Stop Approval Seeking Behavior With These 5 Steps
Take 3 deep breaths. Think back on your childhood and things you did to get attention. Were they good behaviors to be seen as the good child or were they naughty actions to be seen as someone who needed to be scolded and constantly reminded to try better? No matter which route you took, or even a combination, you were probably trying to win approval from the adults around you. Depending on the reactions you got, it further reinforced this behavior.
I am going to be honest, as a child, I don’t know if I just liked the bad route or if I got used to being told “Stop that Aimee. Go to your room.” But I probably thought that was my name for a while. Gotoyourroom. <<< my name. So I got used to lots of alone time and introspection. Not a bad thing, really, but I did want to fit in as I got older.
Apparently, we have been wired since before time, seriously, to be a “pack” or a group. It used to be linked to survival just like in animals, but times have changed. We aren’t trying to forage in the cold wilderness and seek shelter. We have evolved; however, someone forgot to tell us that. We are still seeking that pack acceptance…the need to fit in.
At home we want our parents, siblings, and relatives to like us. We genuinely want to have love and with love, we feel like we have to have that approval. That doting grandma beaming at our accomplishments creating the shrine to how great we are. Saving that last bite of special cake for us. This does not always happen. Ha. Sometimes, we are the black sheep. Baaaa.

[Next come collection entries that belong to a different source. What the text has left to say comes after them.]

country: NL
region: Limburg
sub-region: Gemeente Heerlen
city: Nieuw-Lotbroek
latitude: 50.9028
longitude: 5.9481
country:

At work we want our co-workers to give us high-fives in the hallway. Our boss to nod at us in respect and say things like “You saved the x account today. Single handed. It was all you.” You want that Elle Woods moment in the court room where everyone thought you weren’t paying attention, but you were smarter than you looked. But the truth is, sometimes your life is more like Friends where Chandler has worked at his office for years and not a soul knows what he does.

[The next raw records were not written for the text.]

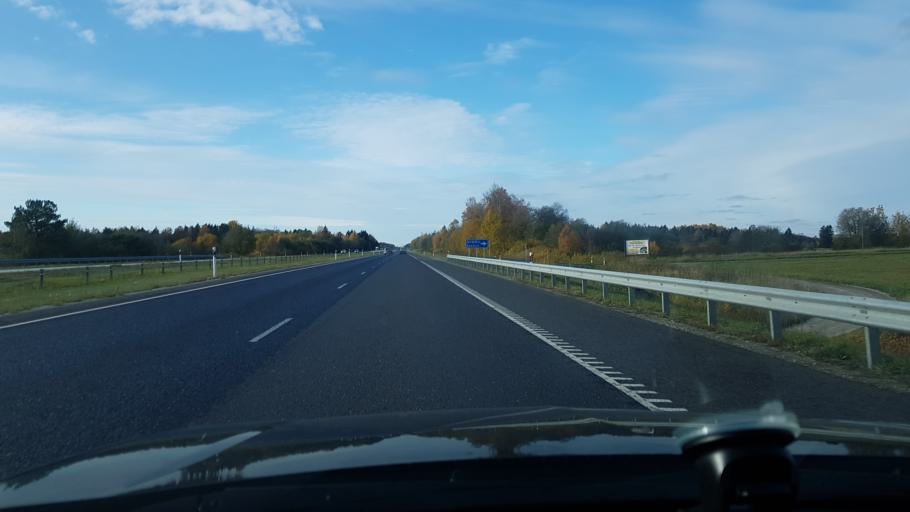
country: EE
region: Harju
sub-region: Anija vald
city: Kehra
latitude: 59.4414
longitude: 25.3053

You ask yourself questions each and every night like:
- Will I still be liked if I am 15 pounds heavier?
- What if I don’t wear the exact right outfit to work tomorrow? Will they laugh at me?
- What if I stand up and say no to something that is wrong with this policy at work? Will I get fired?

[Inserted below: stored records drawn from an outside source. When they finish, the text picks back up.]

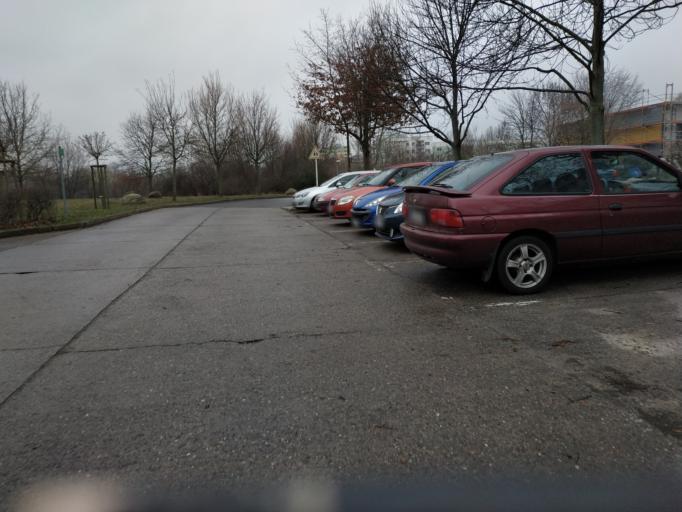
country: DE
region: Berlin
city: Marzahn
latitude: 52.5421
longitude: 13.5841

- What if I answer truthfully because I am really tired of how I have been treated…will I still have love/respect/a place in this world?
- What if I was honest?
You, my friend, are creating the pressure for yourself.
5 Steps to Stop Seeking the Approval of Others:
- Firstly, what is it you actually want out of the relationship? Ask yourself what the end goal is and if you seeking approval is going to produce that or help you in any way. The answer might even surprise you. Journal it right now. You can do this in a variety of ways. Put the desired result in the middle of a bubble and your actions all around it that will produce the result, or just write about it.
- Identify what emotion or result you were seeking from the above exercise. If the answer is acceptance, ask yourself if you fully accept yourself right now as you are. Faults and all. If the answer is love, take a good hard look in the mirror. Are you worthy of love? Of course you are. No past mistakes are bad enough that you are not worthy of loving yourself. Your subconscious is likely remembering language from your childhood. “Why are you always bad?” “You aren’t good enough…” “Why can’t you be more like so and so.” <<< So and so is now in jail. Or has had a rough life because everyone thought they were so great. It’s time we move our inner child past these experiences with some loving kindness to ourselves. You can heal these wounds by noticing every time you think these thoughts and allowing yourself to replace them with the mantra “I am worthy of love. I am enough.” Write this in your journal.
- Take baby steps. In any good program they say things like “Well, it took you 9 months to gain that weight…” or whatever, but we forget the months and expect immediate results. When I deal with clients who are in a rush, I watch their language. What they are willing to change and work on right now without expecting to change over night always tells me more about themselves than they realize. Are they being honest with themselves? Are they willing to do the work? <<< 2 great questions to ask yourself. Don’t attach yourself to a certain place, friend, job, promotion etc. without seeing all the steps it takes to make it work. Your self-worth is also not tied up in the fact that sometimes things simply don’t work out. Not trying to throw anyone under the bus, but take teacher of the year. It was not ever based on merit in my school district. One lady won because she was not actually at work all year. True story. She was ill, and people were glad she was better. While I get this, truly I do, other people were so wrapped up in winning that they talked about this for months. It was never in your control. Period. Let. It. Go. Be like Elsa.
- On that note, learn to take rejection. Things happen. Let’s think back to the first time you faced rejection. Hmmm. I got it. My school team (back then it was called Olympics of the Mind), came really close to winning the top prize and going to state, which was a big deal to my 5th grade self. Sadly, we lost. But we all had a great deal of fun and our performance was very unique. We got to work together on the props and I made new friends. I still talk to those people today…some x number of years I won’t name later. Fast forward to being observed as a teacher. UGH. I could not stand it because there were so many factors out of my control. Would x kid act like his lost his mind today? Definitely. Would such and such say something embarrassing? Yes. Always. But what could I control? Me. Myself. And I. I would visualize the lesson going perfectly, having the correct responses, and being prepared. Sometimes it worked…sometimes I had to say you know what? I will try again tomorrow. <<< always remember you can try again. Something better might be coming from that rejection and you never even saw it coming.
- Lastly, remember you are always learning. Focus on you and only you. Learn to be like the cool new Michael Phelps meme out there. It looks like this:
But it says winners focus on winning. Losers focus on winners. Or something like that:) I know many, many people who are constantly checking on what others are doing. Do you think the people out there doing things are thinking about them? Nope. Have a “growth mindset” where you know you have some things to learn, but looking at other people and where they are is not going to help you. Only focus on you and your path.